I was born into a family of two alcoholics and an abusive father. By the time I was two, my mother and father separated. The separation was an awakening for one parent as far as alcoholism, but in return they became very selfish and distant, so I was still left with alcoholism in my life.
I lived the next 19 years of my life having to keep everything locked inside because I had no one to share my feelings with, or any life situation with for that matter, and believe me, there were many. That left me with anger, and I was only able to rely on myself. I was not able to open up to others on an emotional level.
Then, after I’m sure many years of trying to show me his love and me not being able to see past anger, God sent a beautiful girl into my life. We chose to get married at the church her father attended, which led me to meet a great pastor who, even knowing my thoughts on the world, was happy to wed us. That sparked something in my heart – how could someone love that much, to wed someone who felt the ways I did about the world? That made some gears start to turn in my mind.
Still, at first, we did not choose a path that I would think God would want us to be on, but It must have been part of his plan. After a some time, God must have laid something on my wife’s heart, and she encouraged me to attend a new church service with her called the Well, at the church we were married in, and I agreed. After we attended a few of the services, I started to wonder if the things that were being said could actually be true. Is there really a God that wants me to stay in eternity with him? That couldn’t be true.
At that time there were prayer cards and I asked for prayer, not even knowing what the idea of “real” prayer was. It said, “I need help understanding God.” That prayer was answered. Aaron, the man that had been speaking in the front, chose to share as much love and knowledge as he could to start my journey. God has given me many challenges on this journey, but they have made me a stronger and better person. Which leaves me with not having an exact day that I gave my life to God, but a never-ending and ever-growing journey to finding my way to be with God for eternity.


Bren Shantz, 2012

My story began, as they often do, in a Christian home.
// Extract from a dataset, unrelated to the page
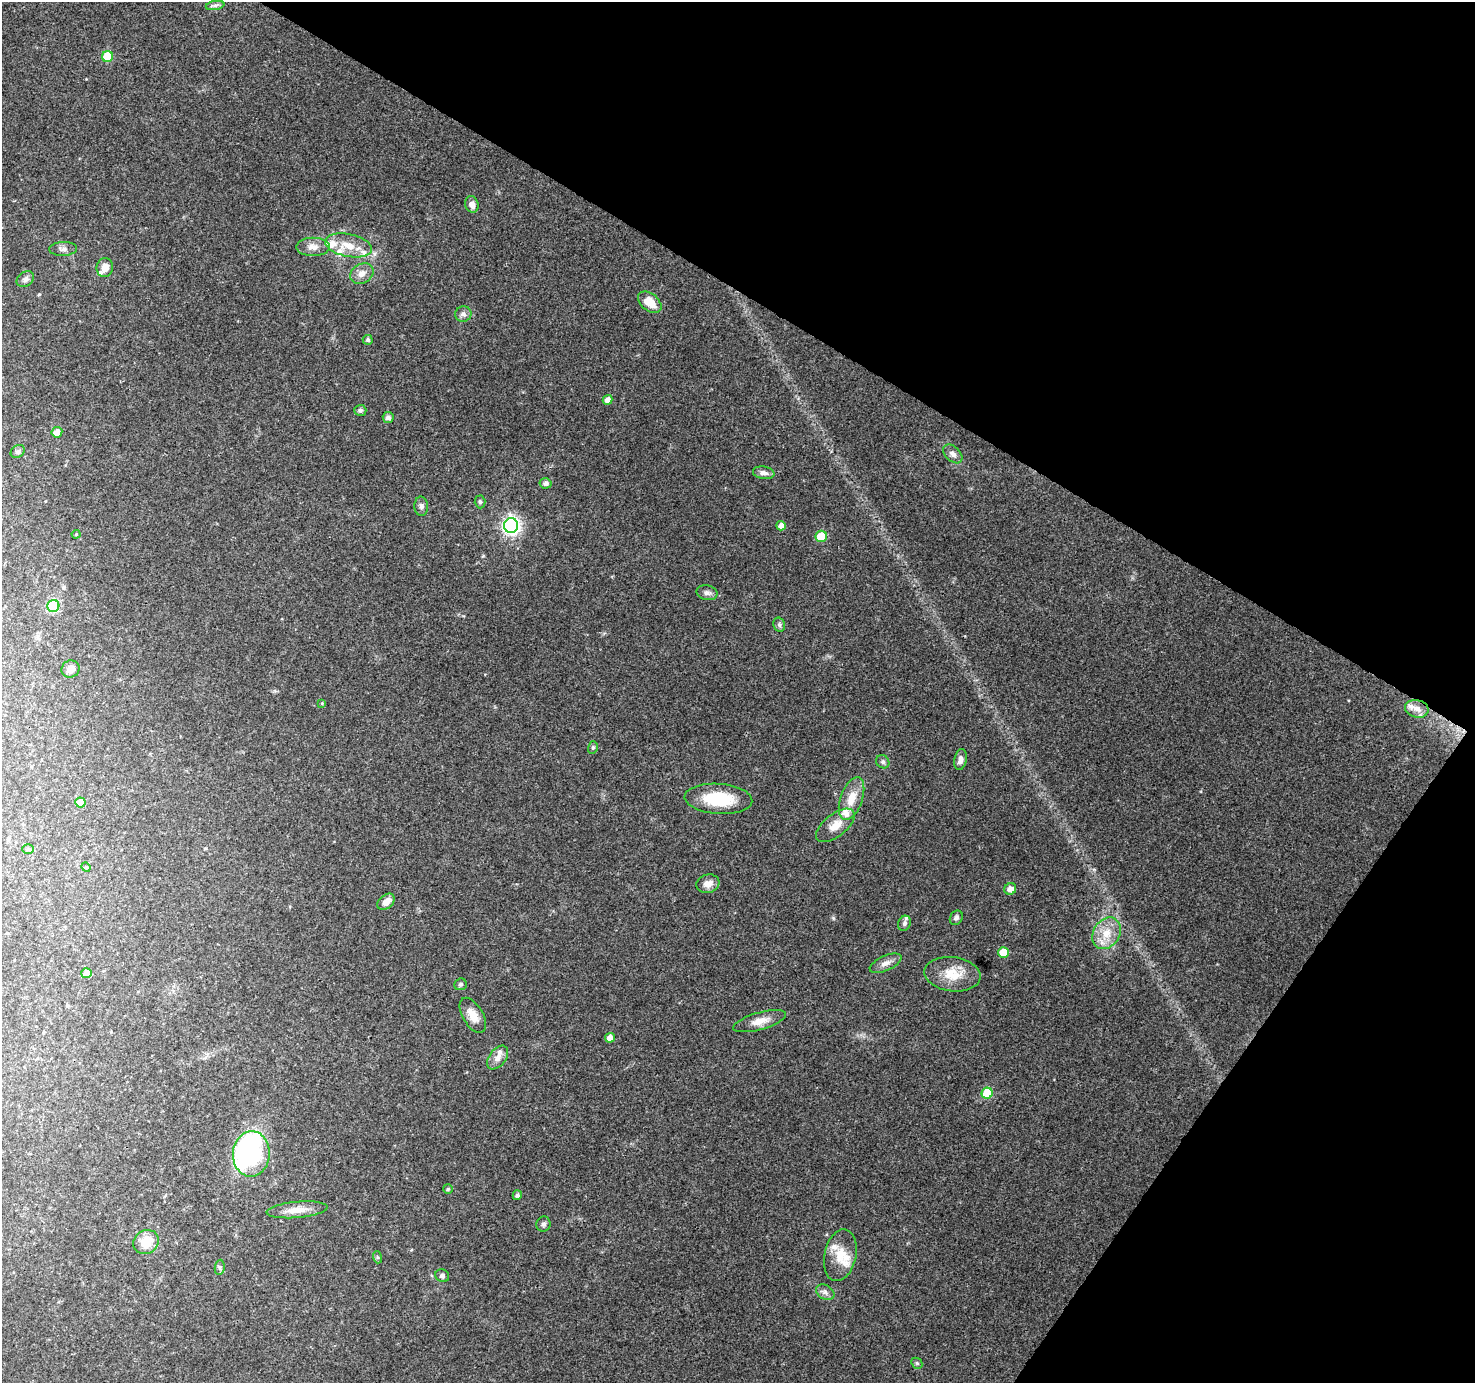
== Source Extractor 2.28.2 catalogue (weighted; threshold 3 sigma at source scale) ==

As a result, I knew much about God from an early age. This familiarity was helpful in some ways, but challenging in others. I never really had to live outside the Christian life. I didn’t appreciate what it meant to believe in a loving God who was interested in my life. I didn’t value prayer; it was just something we always did. Religion became mechanical. God became dusty and restrictive.
The first few years of college were a difficult time for me. Life became complicated in ways that I had never experienced. Gone were the “simple” days of black and white, replaced with scary, ambiguous shades of gray. My faith, which had seemed so easy to accept, left me feeling empty in a world full of tempting entertainments. I wandered, swayed, and fell.
Fortunately, my story didn’t end there. Really, it was only getting started. God rolled up his sleeves, waded in, and pulled me from the mud. I changed universities and met new friends and mentors who helped me rebuild my faith. He redeemed my life and gave me purpose and peace.
I would like to say that life is no longer complicated or painful and that life’s temptations hold no sway. Such is not the case. Instead, my ever-maturing faith has brought at least one new element into the fight. I have hope. I have hope that my creator God is still interested in my life, that he likes me and desires that I talk to him in prayer, that he is big enough to handle the complications and pain, and that he will ever be there when I fall.